* [MATERIALS PROVIDED]:
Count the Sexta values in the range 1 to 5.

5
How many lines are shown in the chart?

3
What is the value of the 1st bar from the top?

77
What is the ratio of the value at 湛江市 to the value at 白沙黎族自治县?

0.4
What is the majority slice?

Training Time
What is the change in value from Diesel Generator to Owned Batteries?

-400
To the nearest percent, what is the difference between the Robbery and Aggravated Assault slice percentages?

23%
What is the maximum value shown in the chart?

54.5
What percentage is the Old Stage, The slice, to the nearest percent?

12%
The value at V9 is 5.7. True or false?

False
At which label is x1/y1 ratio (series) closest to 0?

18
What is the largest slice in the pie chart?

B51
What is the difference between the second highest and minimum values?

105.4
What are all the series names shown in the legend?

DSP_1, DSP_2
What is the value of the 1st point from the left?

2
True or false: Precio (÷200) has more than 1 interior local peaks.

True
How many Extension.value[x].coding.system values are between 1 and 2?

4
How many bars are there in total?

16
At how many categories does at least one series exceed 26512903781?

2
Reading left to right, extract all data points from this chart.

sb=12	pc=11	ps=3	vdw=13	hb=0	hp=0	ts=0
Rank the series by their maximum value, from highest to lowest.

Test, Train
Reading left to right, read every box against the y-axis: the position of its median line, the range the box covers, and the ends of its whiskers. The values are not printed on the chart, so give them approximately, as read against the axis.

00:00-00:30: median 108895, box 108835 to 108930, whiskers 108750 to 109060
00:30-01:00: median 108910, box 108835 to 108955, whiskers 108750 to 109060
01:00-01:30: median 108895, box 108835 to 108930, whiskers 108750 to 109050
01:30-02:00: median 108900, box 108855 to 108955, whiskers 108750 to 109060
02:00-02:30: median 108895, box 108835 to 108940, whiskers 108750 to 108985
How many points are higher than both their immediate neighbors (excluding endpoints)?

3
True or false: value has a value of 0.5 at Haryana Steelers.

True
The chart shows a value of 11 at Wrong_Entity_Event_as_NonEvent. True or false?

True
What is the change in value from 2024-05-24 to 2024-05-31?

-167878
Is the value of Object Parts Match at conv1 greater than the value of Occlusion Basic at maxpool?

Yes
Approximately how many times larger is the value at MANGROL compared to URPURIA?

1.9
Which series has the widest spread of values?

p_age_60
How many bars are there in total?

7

* [DIRECTIONS]: List every line in the records above that contains the word "their", copying each such line in full.

* [EXERCISE ANSWER]:
Rank the series by their maximum value, from highest to lowest.
How many points are higher than both their immediate neighbors (excluding endpoints)?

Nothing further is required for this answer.